株式会社東京商工リサーチ(以下:TSR)は、「人手不足」関連倒産(後継者難・求人難・従業員退職・人件費高騰)から、2024年上半期(2024年1-6月)の「後継者難」倒産(負債1000万円以上)を抽出し、分析。過去最多の件数となり、年間で初の500件台となる可能性があることを報告した。

年間500件を超える可能性も 深刻な後継者不足の現状

年間500件を超える可能性も 深刻な後継者不足の現状

TSRによると、2024年上半期(1-6月)の後継者不在を一因とする「後継者難」倒産(負債1000万円以上)は254件(前年同期比20.9%増)と報告された。調査を開始した2013年度以降で最多件数を更新しており、年間で初めて500件台に乗せる可能性もあるという。

内訳としては、代表者の「死亡(128件/同28.0%増)」「体調不良(88件/同15.7%増)」で216件(同22.7%増)と「後継者難」倒産の8割以上(85.0%)にも及ぶことが明らかになった。

産業別の分析を見ると、件数で最も多いのは「建設業(60件/前年同期比20.0%増)」となっている。増加率では「運輸業(19件/同216.6%増)」が突出。建設業や運輸業においては、今年4月に時間外労働の上限規制が適用されたが、人手不足だけでなく、後継者不足も顕著であることがうかがえる。

また、資本金別の分析では、後継者難は事業規模を問わず深刻な状況となっている実態が明らかになっている。TSRは、1千万円未満が146件(同23.7%増)と半数以上(構成比57.4%)を占める一方で、5千万円以上1億円未満が前年同期比60.0%増(2024年上半期8件、前年同期5件)となったほか、1億円以上が1件と2年ぶりに発生していることを報告した。

> **必須タスク**:
1 - 後継者難倒産に関する記事について、次の問いに答えてください。
(a) 2024年上半期の「後継者難」倒産は何件で、前年同期比はどれだけ増えましたか?
(b) 産業別で件数が最も多いのはどの産業で、何件ですか?
(c) 資本金1千万円未満の倒産は何件で、構成比はいくらですか?
2 - 後継者難倒産に関する記事を、最後の文の後から引き継いで書き進めてもらえますか?

> **提供データ**:

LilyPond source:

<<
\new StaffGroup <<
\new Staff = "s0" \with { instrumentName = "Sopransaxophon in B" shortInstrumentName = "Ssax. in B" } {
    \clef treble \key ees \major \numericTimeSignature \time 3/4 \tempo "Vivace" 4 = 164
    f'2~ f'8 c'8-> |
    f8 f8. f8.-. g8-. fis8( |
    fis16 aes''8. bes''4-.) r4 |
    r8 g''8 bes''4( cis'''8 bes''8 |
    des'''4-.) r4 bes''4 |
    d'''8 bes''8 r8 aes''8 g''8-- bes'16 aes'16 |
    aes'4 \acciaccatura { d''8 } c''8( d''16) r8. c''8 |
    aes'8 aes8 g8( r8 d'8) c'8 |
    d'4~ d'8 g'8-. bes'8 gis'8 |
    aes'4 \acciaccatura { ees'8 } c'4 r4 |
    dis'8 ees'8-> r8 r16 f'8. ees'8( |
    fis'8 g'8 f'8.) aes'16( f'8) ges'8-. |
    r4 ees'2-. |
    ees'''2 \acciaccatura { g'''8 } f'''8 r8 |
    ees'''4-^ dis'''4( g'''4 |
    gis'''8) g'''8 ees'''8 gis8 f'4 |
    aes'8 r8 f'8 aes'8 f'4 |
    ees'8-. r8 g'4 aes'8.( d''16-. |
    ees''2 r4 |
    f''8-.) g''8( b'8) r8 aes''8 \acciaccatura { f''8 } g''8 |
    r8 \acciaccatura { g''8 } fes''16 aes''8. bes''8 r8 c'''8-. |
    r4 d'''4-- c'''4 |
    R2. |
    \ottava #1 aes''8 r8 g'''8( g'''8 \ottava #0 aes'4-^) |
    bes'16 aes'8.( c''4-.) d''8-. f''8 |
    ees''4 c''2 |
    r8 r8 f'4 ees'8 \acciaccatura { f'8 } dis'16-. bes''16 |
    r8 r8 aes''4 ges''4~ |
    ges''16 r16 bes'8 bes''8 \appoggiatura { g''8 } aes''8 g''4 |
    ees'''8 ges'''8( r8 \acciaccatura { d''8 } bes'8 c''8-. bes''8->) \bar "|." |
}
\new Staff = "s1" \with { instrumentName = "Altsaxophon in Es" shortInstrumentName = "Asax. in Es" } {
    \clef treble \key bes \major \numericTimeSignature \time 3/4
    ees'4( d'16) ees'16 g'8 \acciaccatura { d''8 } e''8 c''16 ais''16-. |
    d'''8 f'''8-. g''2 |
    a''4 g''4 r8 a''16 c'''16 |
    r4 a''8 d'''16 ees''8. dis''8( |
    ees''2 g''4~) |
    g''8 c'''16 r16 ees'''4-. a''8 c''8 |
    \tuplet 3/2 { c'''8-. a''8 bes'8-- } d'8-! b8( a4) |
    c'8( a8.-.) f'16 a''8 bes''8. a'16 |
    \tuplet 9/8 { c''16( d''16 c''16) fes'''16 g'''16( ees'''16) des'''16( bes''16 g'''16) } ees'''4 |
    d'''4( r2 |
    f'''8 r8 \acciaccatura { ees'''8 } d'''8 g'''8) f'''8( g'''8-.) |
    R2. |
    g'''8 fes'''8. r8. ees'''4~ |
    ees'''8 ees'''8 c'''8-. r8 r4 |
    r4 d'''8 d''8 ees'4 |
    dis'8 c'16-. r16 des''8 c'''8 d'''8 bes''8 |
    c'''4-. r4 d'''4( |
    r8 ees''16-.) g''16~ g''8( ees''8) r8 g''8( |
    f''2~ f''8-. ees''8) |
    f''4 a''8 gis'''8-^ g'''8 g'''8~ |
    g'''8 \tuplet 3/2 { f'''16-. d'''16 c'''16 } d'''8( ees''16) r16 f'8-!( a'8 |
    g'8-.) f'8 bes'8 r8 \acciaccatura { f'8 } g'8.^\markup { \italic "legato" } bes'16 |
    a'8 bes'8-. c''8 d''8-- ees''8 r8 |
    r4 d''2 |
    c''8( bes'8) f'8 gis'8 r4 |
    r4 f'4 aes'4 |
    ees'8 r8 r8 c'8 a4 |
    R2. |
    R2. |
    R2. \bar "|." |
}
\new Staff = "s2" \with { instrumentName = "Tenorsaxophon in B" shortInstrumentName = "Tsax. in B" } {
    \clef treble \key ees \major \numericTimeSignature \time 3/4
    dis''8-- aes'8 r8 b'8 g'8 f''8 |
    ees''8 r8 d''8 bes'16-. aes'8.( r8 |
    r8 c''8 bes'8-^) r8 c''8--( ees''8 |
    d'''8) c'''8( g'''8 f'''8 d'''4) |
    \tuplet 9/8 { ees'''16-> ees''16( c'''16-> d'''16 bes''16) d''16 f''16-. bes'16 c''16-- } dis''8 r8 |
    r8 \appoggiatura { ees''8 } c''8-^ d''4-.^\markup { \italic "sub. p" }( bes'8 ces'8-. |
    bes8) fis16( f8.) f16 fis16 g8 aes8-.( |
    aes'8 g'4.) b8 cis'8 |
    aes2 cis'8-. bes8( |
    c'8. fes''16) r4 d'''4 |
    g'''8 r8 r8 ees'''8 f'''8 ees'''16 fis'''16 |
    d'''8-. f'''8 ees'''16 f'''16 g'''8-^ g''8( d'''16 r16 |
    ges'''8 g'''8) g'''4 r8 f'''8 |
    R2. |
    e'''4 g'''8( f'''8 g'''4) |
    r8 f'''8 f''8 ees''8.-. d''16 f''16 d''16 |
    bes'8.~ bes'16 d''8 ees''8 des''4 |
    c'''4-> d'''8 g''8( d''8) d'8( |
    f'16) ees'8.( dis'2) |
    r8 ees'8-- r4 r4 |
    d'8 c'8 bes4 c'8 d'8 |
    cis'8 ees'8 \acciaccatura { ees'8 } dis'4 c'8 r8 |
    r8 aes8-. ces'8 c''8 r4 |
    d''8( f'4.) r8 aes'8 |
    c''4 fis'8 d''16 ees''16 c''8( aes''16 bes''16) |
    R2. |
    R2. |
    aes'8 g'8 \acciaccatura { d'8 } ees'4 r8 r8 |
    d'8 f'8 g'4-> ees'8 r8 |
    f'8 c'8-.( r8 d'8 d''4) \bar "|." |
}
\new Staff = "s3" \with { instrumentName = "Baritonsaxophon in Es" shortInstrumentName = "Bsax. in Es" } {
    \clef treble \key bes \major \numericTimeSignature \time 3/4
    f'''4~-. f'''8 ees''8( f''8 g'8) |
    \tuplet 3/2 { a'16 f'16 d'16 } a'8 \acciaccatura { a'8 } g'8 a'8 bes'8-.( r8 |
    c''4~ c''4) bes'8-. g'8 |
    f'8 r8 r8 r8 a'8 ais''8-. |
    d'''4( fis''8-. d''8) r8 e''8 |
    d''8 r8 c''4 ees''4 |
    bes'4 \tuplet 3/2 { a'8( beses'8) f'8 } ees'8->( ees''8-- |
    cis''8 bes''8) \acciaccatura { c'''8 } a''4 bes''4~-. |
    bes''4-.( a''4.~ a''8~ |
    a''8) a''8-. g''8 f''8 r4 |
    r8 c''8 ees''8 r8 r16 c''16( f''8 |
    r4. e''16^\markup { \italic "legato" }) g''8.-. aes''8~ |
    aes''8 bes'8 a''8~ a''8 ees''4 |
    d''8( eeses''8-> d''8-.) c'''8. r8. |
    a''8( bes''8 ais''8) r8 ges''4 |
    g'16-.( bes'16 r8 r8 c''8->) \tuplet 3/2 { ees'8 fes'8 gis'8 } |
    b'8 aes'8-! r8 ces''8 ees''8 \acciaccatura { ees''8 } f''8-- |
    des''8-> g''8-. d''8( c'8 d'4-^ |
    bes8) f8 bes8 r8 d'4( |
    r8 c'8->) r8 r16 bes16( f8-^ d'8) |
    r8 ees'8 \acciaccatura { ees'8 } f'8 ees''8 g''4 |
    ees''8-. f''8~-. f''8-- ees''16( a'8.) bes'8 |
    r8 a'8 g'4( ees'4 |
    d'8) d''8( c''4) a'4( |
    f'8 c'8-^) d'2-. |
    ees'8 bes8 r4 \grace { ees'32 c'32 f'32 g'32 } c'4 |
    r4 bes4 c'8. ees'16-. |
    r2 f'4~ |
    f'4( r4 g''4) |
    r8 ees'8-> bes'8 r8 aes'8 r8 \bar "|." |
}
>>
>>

> **解答一覧**:
1 -
(a) 254件で、前年同期比20.9%増です。
(b) 建設業で、60件です。
(c) 146件で、構成比は57.4%です。

2 -
出典元:2024年上半期の「後継者難」倒産 過去最多の254件 労働集約型の産業では、人手だけでなく、後継者不足も顕著(株式会社東京商工リサーチ)

まとめ

TSRは分析結果を受けて「金融機関などは、事業再生のなかで、廃業支援も取り組みつつある。ただ、代表者が高齢の企業ほど業績が悪化する傾向があり、業績不振から抜け出せない企業への支援は時間の経過とともに難しさを増す。そうした支援を受けられない企業を中心に、「後継者難」倒産は増勢が続くことが懸念される」とコメントした。

過去最多件数を記録した後継者難倒産。TSRは2023年の社長の平均年齢が63.76歳(前年63.02歳)と、2009年以降で最高を更新したことも報告。代表者の高齢化に伴う事業承継が、経営上の大きな課題となっていると指摘している。

急死や体調不良など、代表者が突然事業から離れてしまう可能性は全ての企業に共通するリスクだ。改めて自社の体制を見直す機会としてみてはいかがだろうか。